Vaudo, Anthony D.; Fritz, Megan L.; López-Uribe, Margarita M. (2018), Data from: Opening the door to the past: accessing phylogenetic, pathogen, and population data from museum curated bees, Dryad, Dataset, https://doi.org/10.5061/dryad.3528sj6

Abstract

Tens of thousands of insects are deposited in collections every year as a result of survey-based studies that aim to investigate ecological questions. DNA-based techniques can expand the utility of these collections to explore their demographic and evolutionary history, temporal changes in their abundance, and pathogen dynamics. Using museum collections of the non-model bee species Eucera (Peponapis) pruinosa Say 1837 (Hymenoptera: Apidae: Eucerini), we developed a standard minimally-destructive and budget-friendly protocol to extract DNA and amplify common gene-fragments for barcoding, phylogenetic analysis, and pathogens. We also generated genome-wide single nucleotide polymorphism (SNP) data from DNA sequencing (ddRADseq) libraries for population structure analyses.
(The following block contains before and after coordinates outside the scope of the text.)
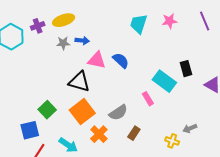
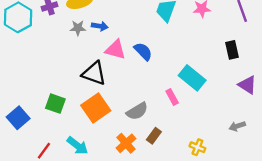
black rectangle: (186, 69) -> (232, 50), moved
green square: (47, 110) -> (55, 104), turned -30
gray arrow: (190, 128) -> (237, 126), moved
blue square: (30, 130) -> (18, 118), moved, turned -30
orange cross: (99, 134) -> (126, 143), moved

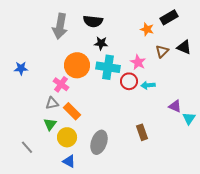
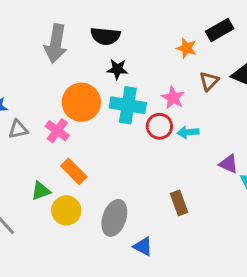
gray triangle: (52, 103) -> (18, 129), moved
green triangle: (50, 124) -> (41, 191), turned 32
blue triangle: (69, 161) -> (143, 247), moved

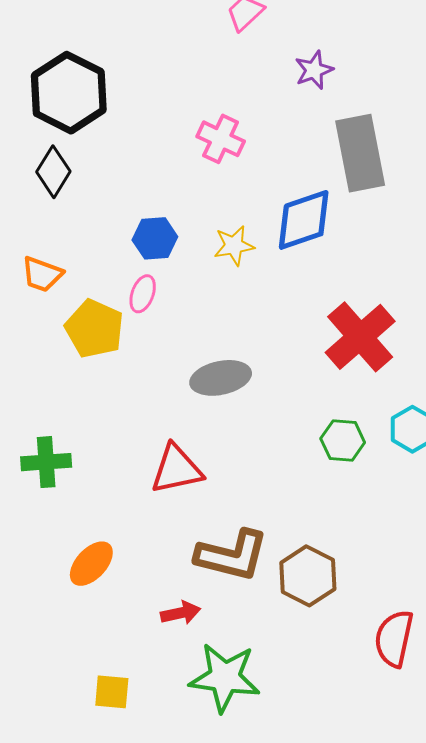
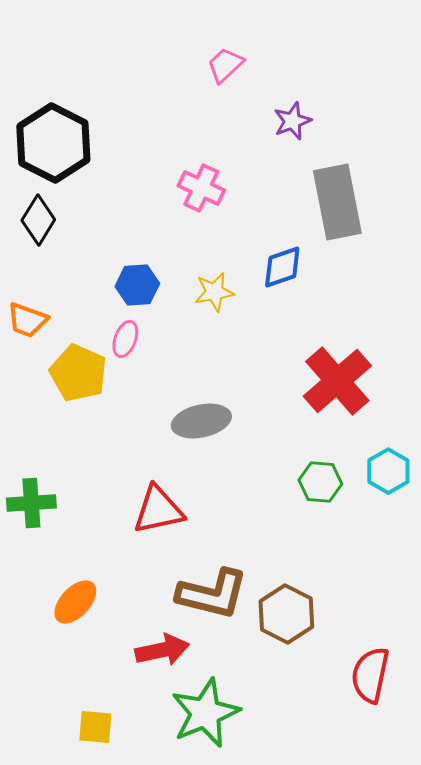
blue diamond: (304, 220) -> (282, 267), size x0.7
red arrow: (181, 613) -> (162, 650), size x1.4
green star: (225, 678) -> (205, 713), turned -30

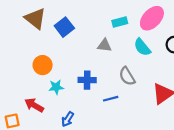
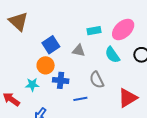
blue square: (64, 27) -> (51, 45), moved
orange circle: (43, 65) -> (46, 65), moved

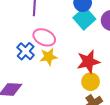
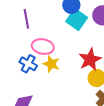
yellow star: (49, 57) -> (51, 64), turned -30

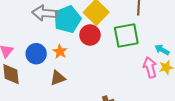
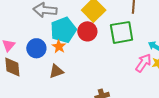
cyan pentagon: (67, 19) -> (63, 30), moved
pink arrow: (150, 67) -> (143, 63), turned 48

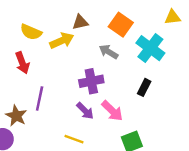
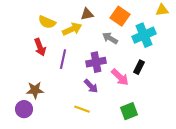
cyan cross: (150, 48) -> (144, 35), turned 30
purple line: (40, 98) -> (63, 59), moved
pink arrow: (112, 111) -> (120, 77), moved
brown star: (16, 116) -> (35, 90), turned -30

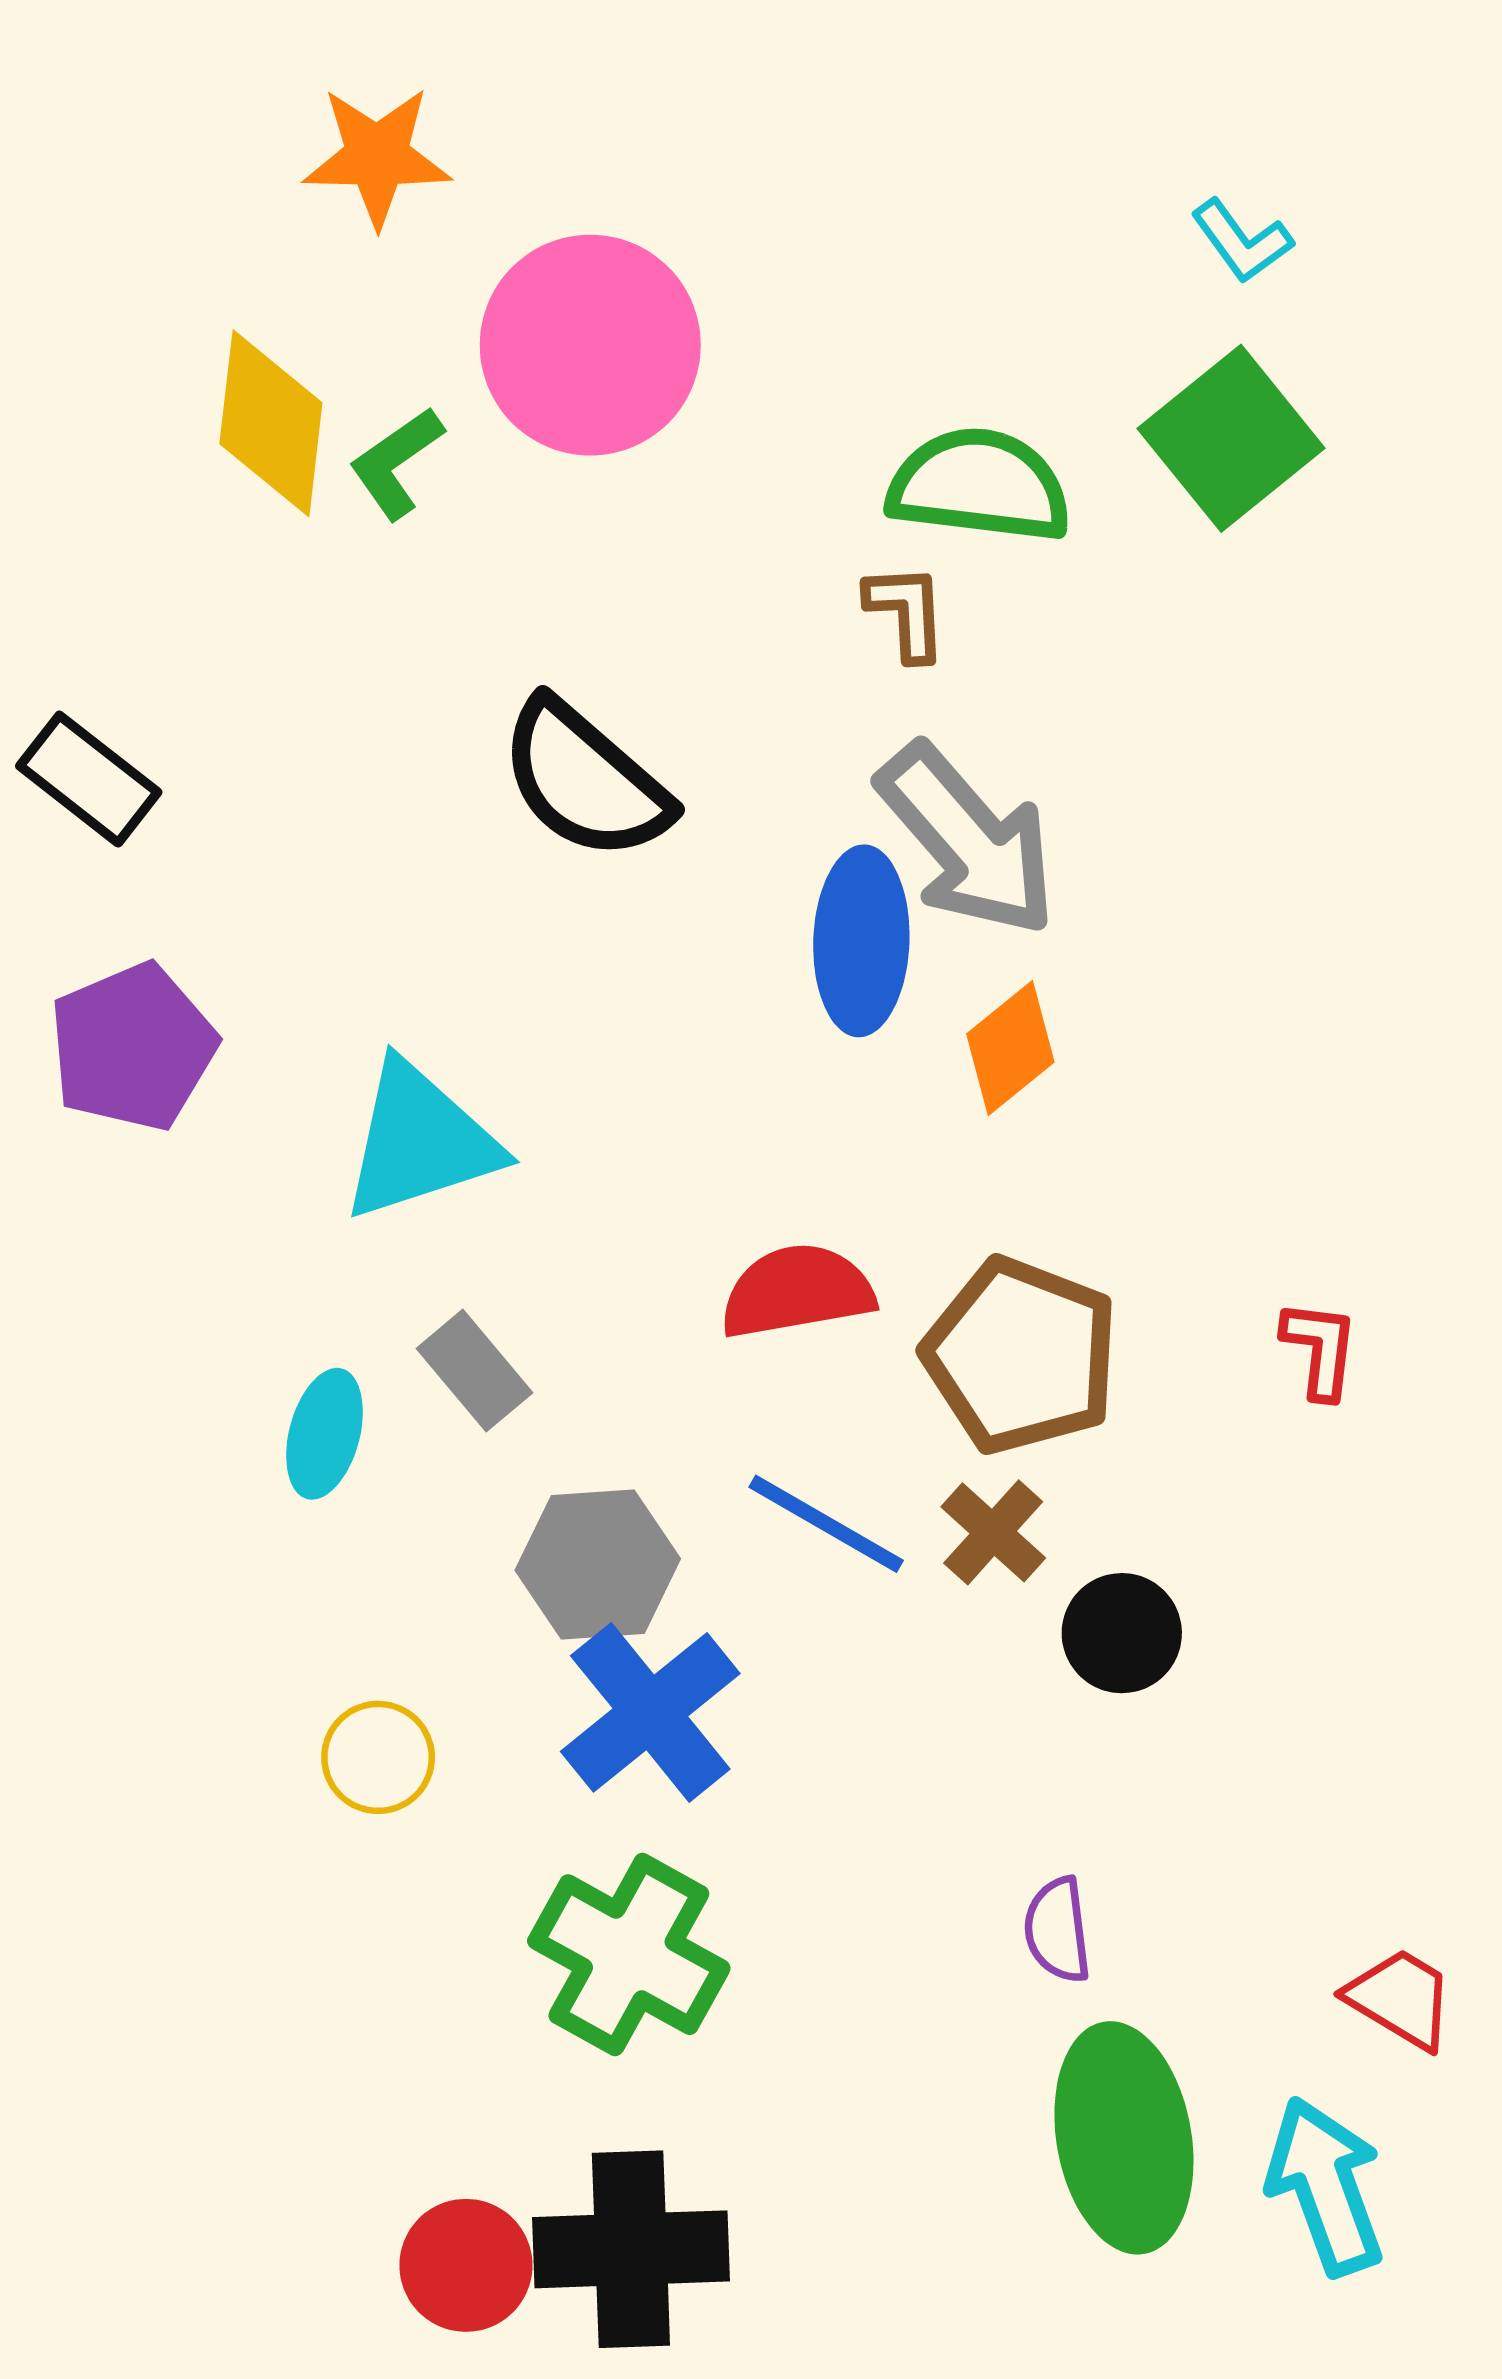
We systematically studied the effect of specimen age (≤10 years ago) and tissue type (whole bees vs. abdomen) on DNA quality, single gene-fragment amplification, and SNP calling. We found that all analyses were achievable with both tissue types, yet with variable levels of efficiency because of general DNA degradation. Specifically, we found that not all samples yielded satisfactory results for molecular studies; however, we did not find a systematic effect of specimen age on DNA quality which is encouraging for future studies involving historical specimens. We report the first evidence for the presence of the microsporidian pathogen Nosema spp. in squash bees, opening a window for the study of historical changes in disease pressure in this important agricultural pollinator. Our protocols can be used as a template for the design of future experiments that extract multiple pieces of information using DNA-based methods from insect museum stored specimens.